- _Problem requirements_: Among the entries below, the lines from the one with "Annotated regions visible in this slice (semi-automatically" up to and including the one with "105, 151, 161]" are to be restated exactly, without pictures.

Records supplied START

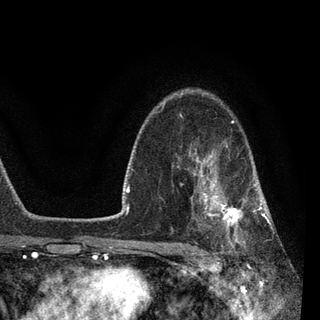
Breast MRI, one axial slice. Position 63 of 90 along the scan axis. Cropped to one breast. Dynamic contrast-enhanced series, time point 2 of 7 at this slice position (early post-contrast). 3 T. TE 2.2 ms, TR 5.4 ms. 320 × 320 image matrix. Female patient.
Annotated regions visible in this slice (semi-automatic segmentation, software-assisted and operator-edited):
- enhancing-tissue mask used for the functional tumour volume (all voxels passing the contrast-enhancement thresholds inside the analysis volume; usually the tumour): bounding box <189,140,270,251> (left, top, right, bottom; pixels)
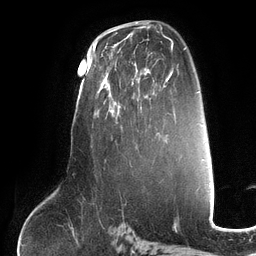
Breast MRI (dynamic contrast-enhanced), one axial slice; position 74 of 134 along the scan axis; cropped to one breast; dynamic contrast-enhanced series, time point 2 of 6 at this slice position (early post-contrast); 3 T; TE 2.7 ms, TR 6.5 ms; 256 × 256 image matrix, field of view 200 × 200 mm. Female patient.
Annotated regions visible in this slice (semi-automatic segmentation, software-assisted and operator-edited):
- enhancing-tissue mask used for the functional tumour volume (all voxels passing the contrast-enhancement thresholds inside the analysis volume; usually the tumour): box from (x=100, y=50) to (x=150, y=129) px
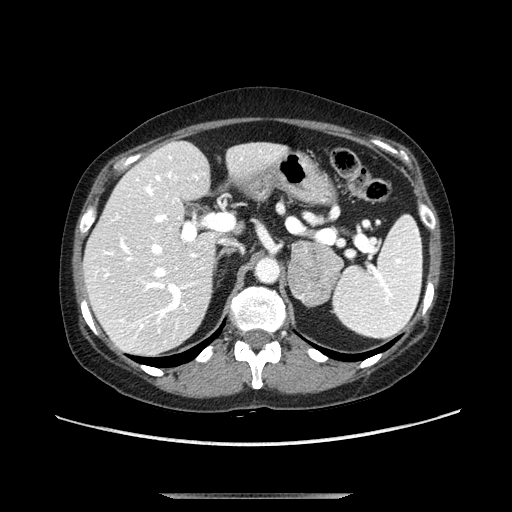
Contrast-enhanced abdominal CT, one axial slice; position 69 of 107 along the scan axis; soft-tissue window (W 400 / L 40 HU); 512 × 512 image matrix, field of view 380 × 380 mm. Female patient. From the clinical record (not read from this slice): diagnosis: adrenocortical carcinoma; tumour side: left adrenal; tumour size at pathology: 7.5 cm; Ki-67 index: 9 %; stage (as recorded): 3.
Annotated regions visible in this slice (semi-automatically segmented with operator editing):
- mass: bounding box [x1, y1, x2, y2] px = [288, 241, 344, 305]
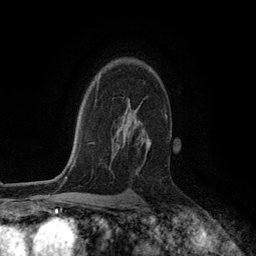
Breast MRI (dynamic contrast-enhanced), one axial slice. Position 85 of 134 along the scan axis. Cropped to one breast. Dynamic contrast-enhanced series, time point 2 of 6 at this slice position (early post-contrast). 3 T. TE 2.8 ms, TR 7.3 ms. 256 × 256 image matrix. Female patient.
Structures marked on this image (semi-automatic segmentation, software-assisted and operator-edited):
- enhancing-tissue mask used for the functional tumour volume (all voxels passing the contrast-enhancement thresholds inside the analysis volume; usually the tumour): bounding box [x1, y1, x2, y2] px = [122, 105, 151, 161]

Records supplied END
Records supplied START

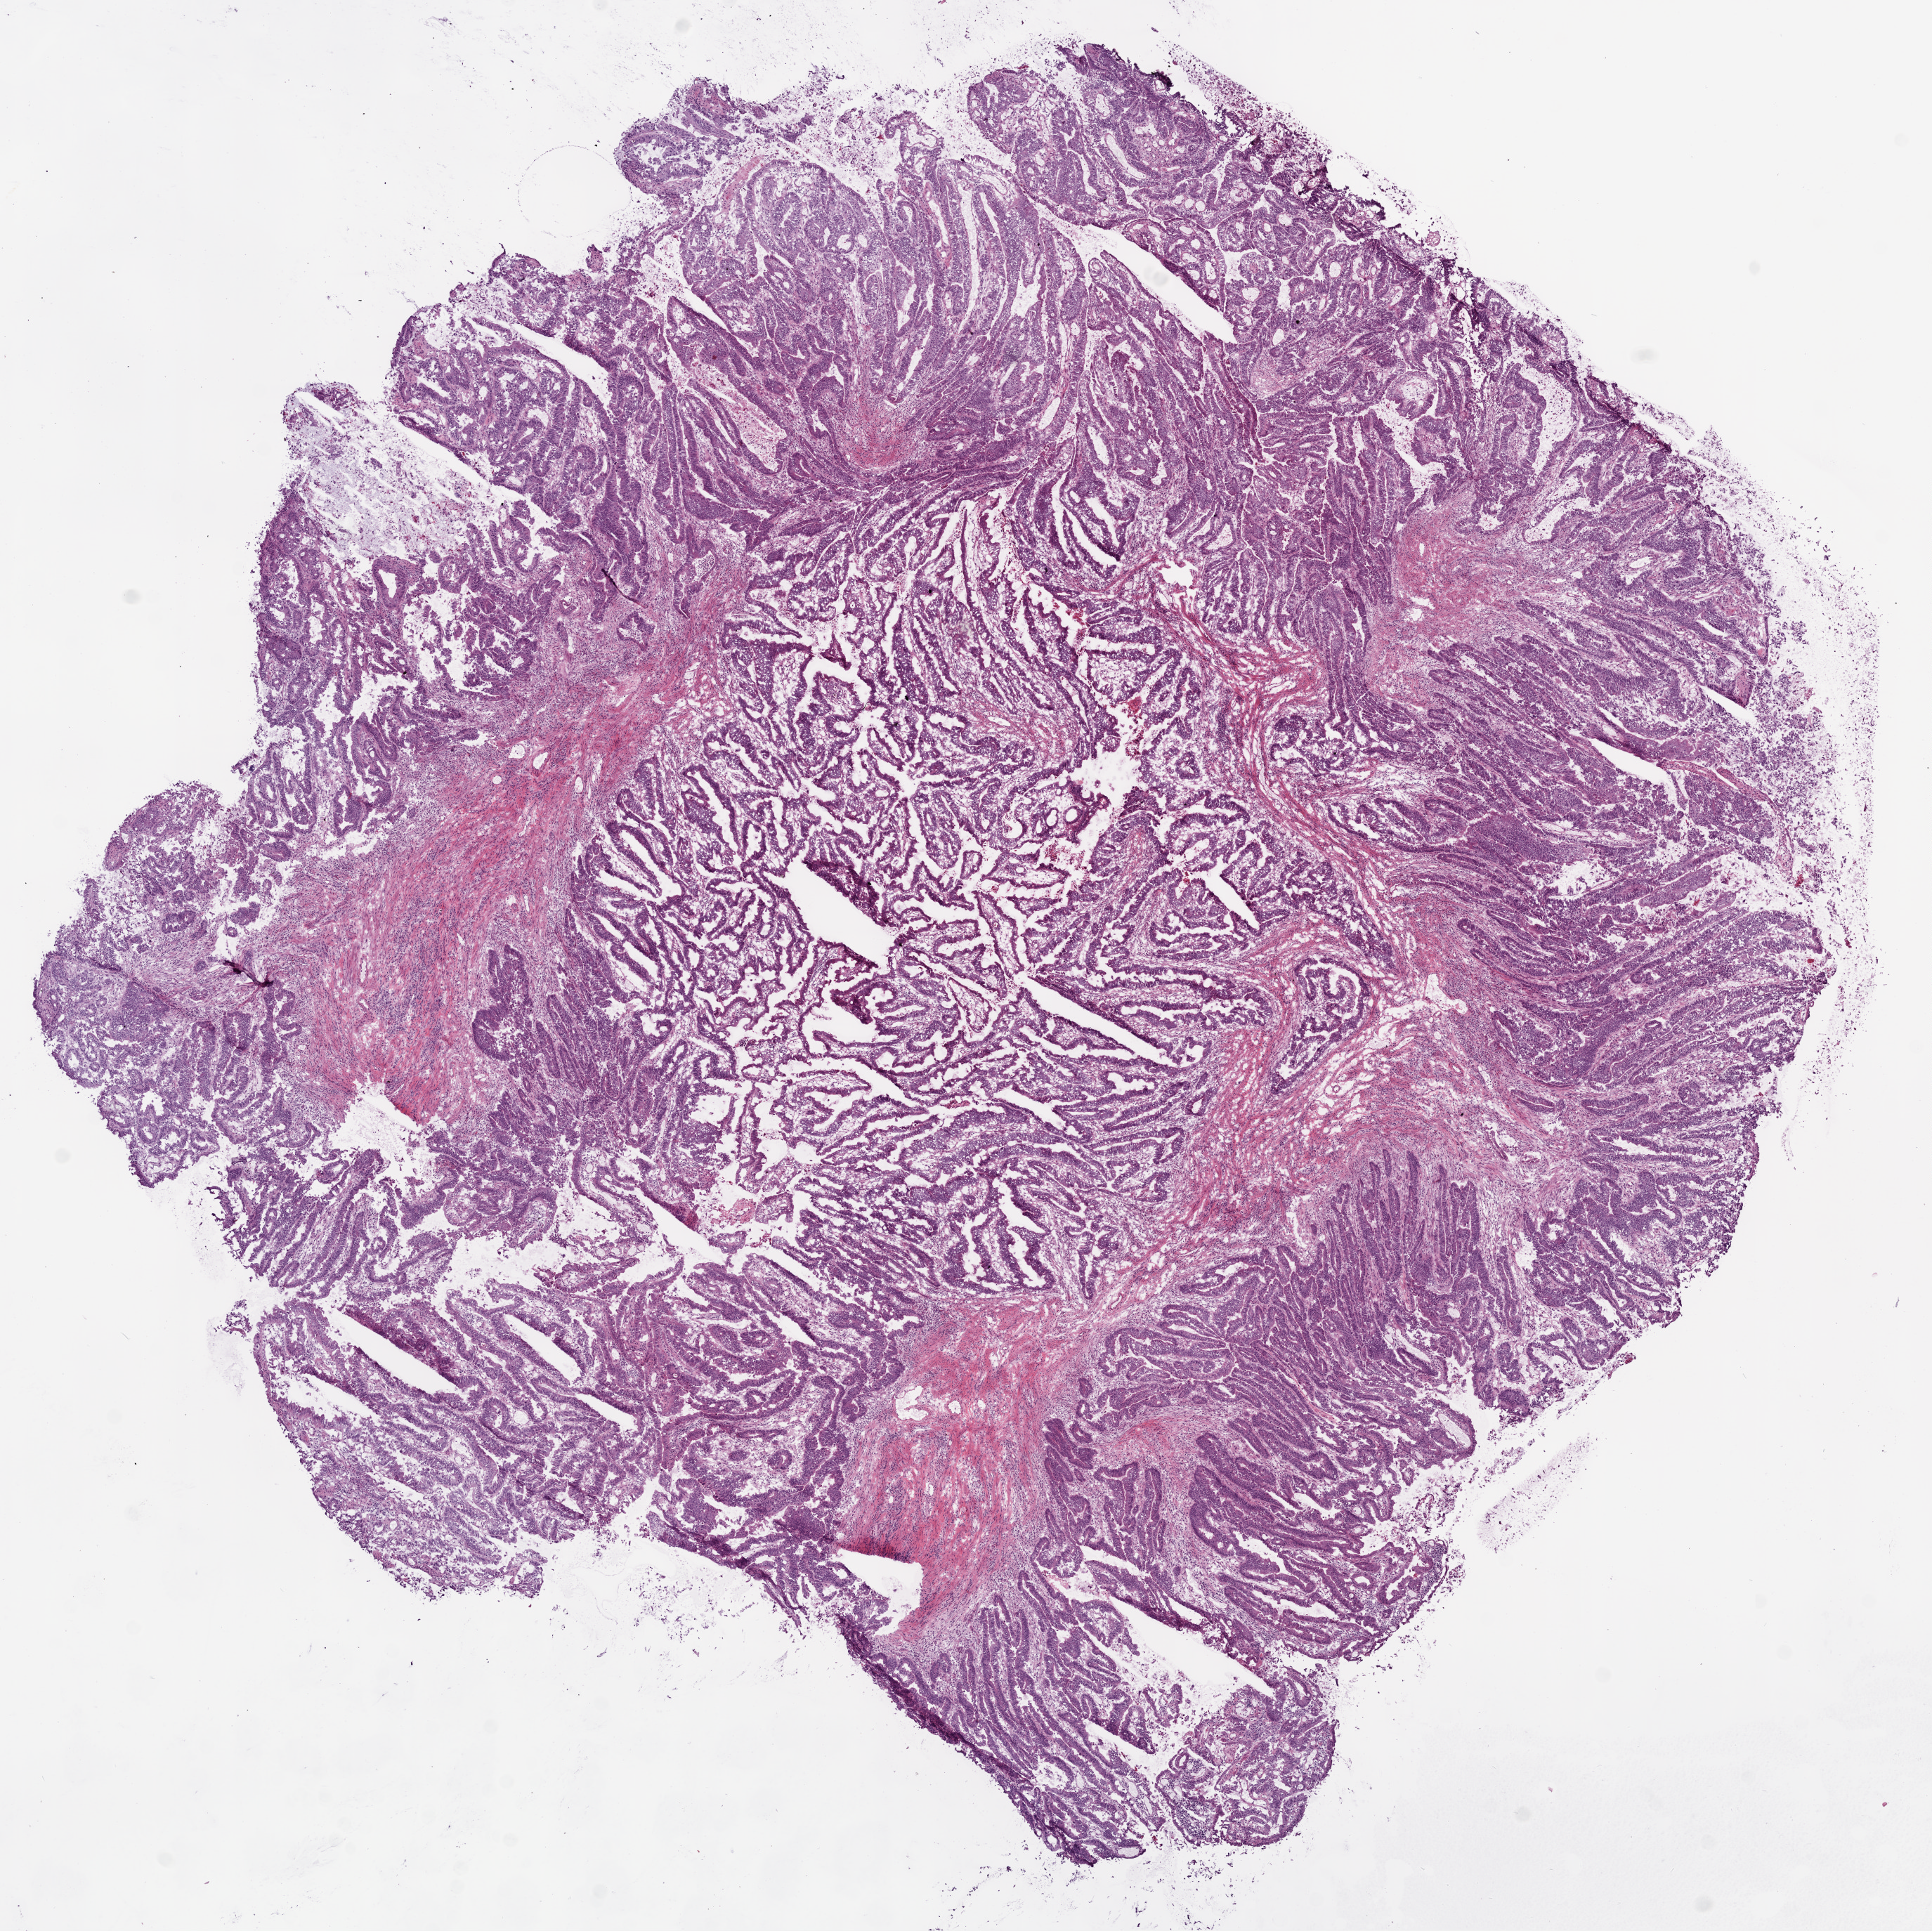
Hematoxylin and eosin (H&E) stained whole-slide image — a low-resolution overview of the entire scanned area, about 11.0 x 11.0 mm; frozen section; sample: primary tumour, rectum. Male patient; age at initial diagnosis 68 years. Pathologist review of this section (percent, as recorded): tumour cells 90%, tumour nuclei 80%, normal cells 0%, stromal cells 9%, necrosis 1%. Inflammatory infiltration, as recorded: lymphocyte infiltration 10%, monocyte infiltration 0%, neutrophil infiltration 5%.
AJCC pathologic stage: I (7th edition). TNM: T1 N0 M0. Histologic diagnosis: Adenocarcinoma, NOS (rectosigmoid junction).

Records supplied END

- _Reply_:
Annotated regions visible in this slice (semi-automatically segmented with operator editing):
- mass: bounding box [x1, y1, x2, y2] px = [288, 241, 344, 305]
Breast MRI (dynamic contrast-enhanced), one axial slice. Position 85 of 134 along the scan axis. Cropped to one breast. Dynamic contrast-enhanced series, time point 2 of 6 at this slice position (early post-contrast). 3 T. TE 2.8 ms, TR 7.3 ms. 256 × 256 image matrix. Female patient.
Structures marked on this image (semi-automatic segmentation, software-assisted and operator-edited):
- enhancing-tissue mask used for the functional tumour volume (all voxels passing the contrast-enhancement thresholds inside the analysis volume; usually the tumour): bounding box [x1, y1, x2, y2] px = [122, 105, 151, 161]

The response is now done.